-- SOURCE DOCUMENT follows --
Bollywood Hungama rated the series 3 out of 5 stars and remarked that "On the whole, TASKAREE: THE SMUGGLER’S WEB is a unique one-of-a-kind show on customs and smuggling and impresses with its light-hearted narrative, comic and dramatic moments, a few twists and performances by the lead cast." Lachmi Deb Roy of Firstpost also gave the series 3 stars out of 5, writing that "You can binge-watch the show, but you can watch it at one go too, just the way I did, because once you start watching, you won’t feel like giving it up. Wait till the very end because that is the real twist of the show. Not for a minute are you going to get bored." Srishti Walia of Outlook rated the series 3 out of 5 stars and observed that "Pandey paces the series well, with characters grounded in their workplace and navigating the nitty-gritty of concealing illegal goods." Anuj Kumar of The Hindu noted that "Emraan Hashmi leads Neeraj Pandey’s thriller that trades explosive momentum for nuanced depictions of smuggling and the personal cost of integrity." Nandini Ramnath of Scroll.in wrote in her review that "There isn’t a trace of guilty pleasure over the 1970s movie-like scenes of smugglers operating somewhere in the foreign to push gold bars, drugs and expensive watches into India. There is no dearth of ideas in Taskaree for how to bring contraband into the country."
-- SOURCE DOCUMENT concluded --
-- DATA EXCERPTS follows --
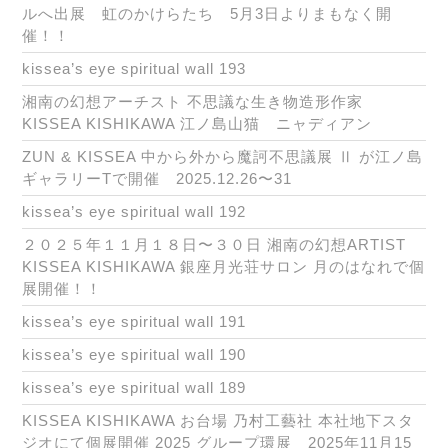
ルへ出展 虹のかけらたち 5月3日よりまもなく開
催！！
kissea’s eye spiritual wall 193
湘南の幻想アーチスト 不思議な生き物造形作家
KISSEA KISHIKAWA 江ノ島山猫 ニャディアン
ZUN & KISSEA 中から外から魔訶不思議展 Ⅱ が江ノ島
ギャラリーTで開催 2025.12.26〜31
kissea’s eye spiritual wall 192
２０２５年１１月１８日〜３０日 湘南の幻想ARTIST
KISSEA KISHIKAWA 銀座月光荘サロン 月のはなれで個
展開催！！
kissea’s eye spiritual wall 191
kissea’s eye spiritual wall 190
kissea’s eye spiritual wall 189
KISSEA KISHIKAWA お台場 乃村工藝社 本社地下スタ
ジオにて個展開催 2025 グループ環展 2025年11月15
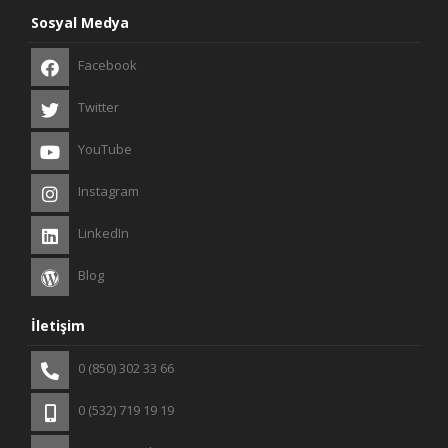
Sosyal Medya
Facebook
Twitter
YouTube
Instagram
LinkedIn
Blog
İletişim
0 (850) 302 33 66
0 (532) 719 19 19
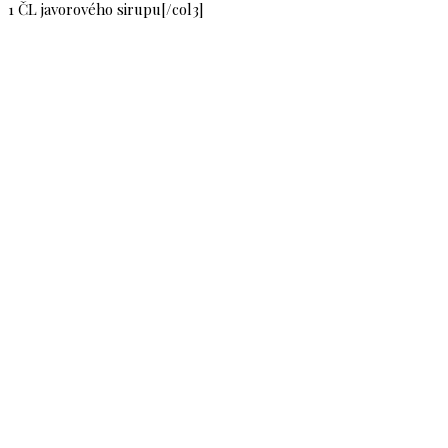
1 ČL javorového sirupu[/col3]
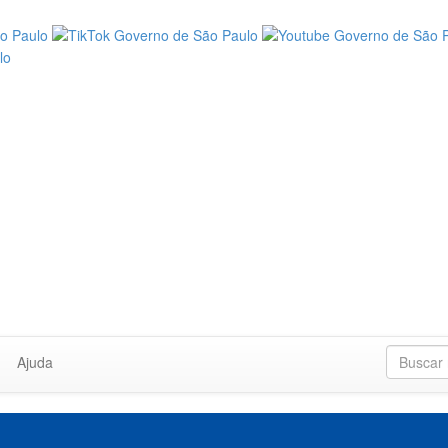
Ajuda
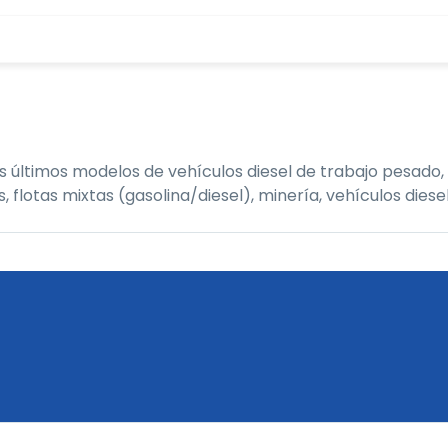
últimos modelos de vehículos diesel de trabajo pesado, 
tas mixtas (gasolina/diesel), minería, vehículos diesel,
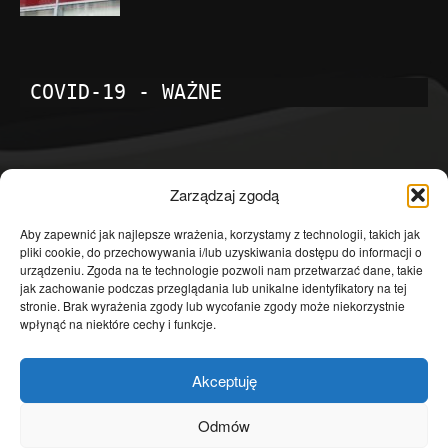
COVID-19 - WAŻNE
POPULARNE KATEGORIE
Zarządzaj zgodą
Temat dnia
4601
Aby zapewnić jak najlepsze wrażenia, korzystamy z technologii, takich jak
pliki cookie, do przechowywania i/lub uzyskiwania dostępu do informacji o
Publicystyka
4363
urządzeniu. Zgoda na te technologie pozwoli nam przetwarzać dane, takie
jak zachowanie podczas przeglądania lub unikalne identyfikatory na tej
Polityka
3639
stronie. Brak wyrażenia zgody lub wycofanie zgody może niekorzystnie
Polska
3462
wpłynąć na niektóre cechy i funkcje.
Społeczeństwo
2823
Akceptuję
Kraj
1290
Gospodarka
1230
Odmów
Europa
866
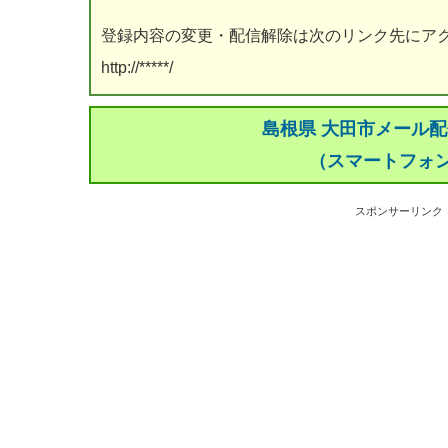
登録内容の変更・配信解除は次のリンク先にア
http://*****/
島根県 大田市メール
（スマートフォ
スポンサーリンク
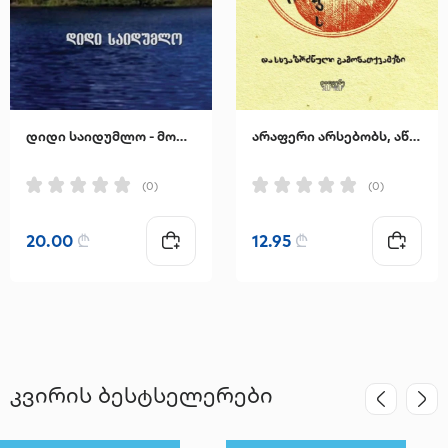
დიდი საიდუმლო - მორის მეტერლინკი
არაფერი არსებობს, აწმყოს გარდა
(0)
(0)
20.00
₾
12.95
₾
კვირის ბესტსელერები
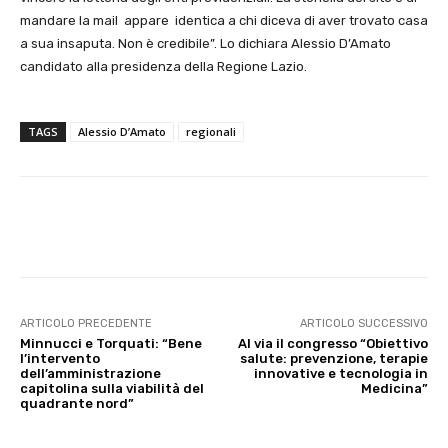
mandare la mail appare identica a chi diceva di aver trovato casa
a sua insaputa. Non è credibile”. Lo dichiara Alessio D’Amato
candidato alla presidenza della Regione Lazio.
TAGS
Alessio D’Amato
regionali
E-mail
X
WhatsApp
Face
ARTICOLO PRECEDENTE
ARTICOLO SUCCESSIVO
Minnucci e Torquati: “Bene
Al via il congresso “Obiettivo
l’intervento
salute: prevenzione, terapie
dell’amministrazione
innovative e tecnologia in
capitolina sulla viabilità del
Medicina”
quadrante nord”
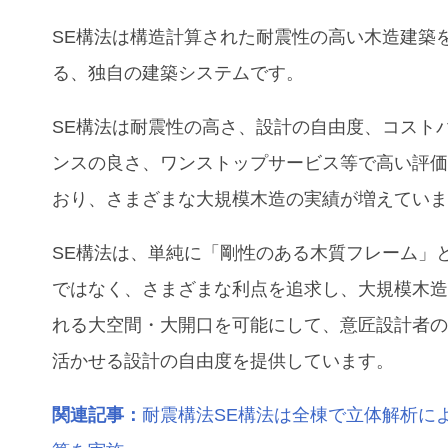
SE構法は構造計算された耐震性の高い木造建築
る、独自の建築システムです。
SE構法は耐震性の高さ、設計の自由度、コスト
ンスの良さ、ワンストップサービス等で高い評
おり、さまざまな大規模木造の実績が増えてい
SE構法は、単純に「剛性のある木質フレーム」
ではなく、さまざまな利点を追求し、大規模木
れる大空間・大開口を可能にして、意匠設計者
活かせる設計の自由度を提供しています。
関連記事：
耐震構法SE構法は全棟で立体解析に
-- DATA EXCERPTS concluded --
## EXERCISES TO COMPLETE
[a] Decide whether each statement below agrees with the passage of critics' reviews of Taskaree. Answer yes or no, and quote the words from the passage that settle each one.
(i) The Firstpost reviewer gave the series three stars out of five.
(ii) The Outlook reviewer rated the series four out of five stars.
(iii) The Hindu's reviewer said the thriller gives up explosive momentum in favor of nuanced depictions of smuggling.
[b] List every publication whose critic is quoted in the passage of reviews of Taskaree.
[c] Continue the passage of critics' reviews of Taskaree from its last sentence.

## TASK-BY-TASK ANSWERS
[a]
(i) Yes: "Lachmi Deb Roy of Firstpost also gave the series 3 stars out of 5"
(ii) No: "Srishti Walia of Outlook rated the series 3 out of 5 stars"
(iii) Yes: "Neeraj Pandey’s thriller that trades explosive momentum for nuanced depictions of smuggling and the personal cost of integrity"

[b]
Bollywood Hungama
Firstpost
Outlook
The Hindu
Scroll.in

[c]
Kabir Singh Bhandari of Free Press Journal rated the series 2.5 out of 5 stars and said, "The series is like a tutorial on how smuggling is carried out at airports and what the role of the customs officers entail." In The Tribune, Nonika Singh, who also rated the series 2.5 out of 5 stars, noted, “The drama turns too filmy and has the trademark strengths and weaknesses of a signature Pandey series.” Reviewing for NDTV, Saibal Chatterjee rated the series 2.5 out of 5 stars and remarked that “if only the sheen of novelty wasn't dulled by facile plot twists, it would have been a far more captivating show.” Rahul Desai of The Hollywood Reporter India stated that it has "a bingeable world, a skippable storyline, and the Neeraj Pandey-helmed series falls into old habits despite exploring uncharted territory." Aishwarya Vasudevan of OTT Play rated it 2 out of 5 stars and commented that "Emraan Hashmi shines, but Taskaree: The Smuggler's Web sinks. Despite the global scale, the plot is predictable, and tropes are heavy. A hollow, abrupt thriller that lacks real substance and punch." Cinema Express critic Kartik Bhardwaj observed that "The series begins well but then plot churnings take over and everything is rushed."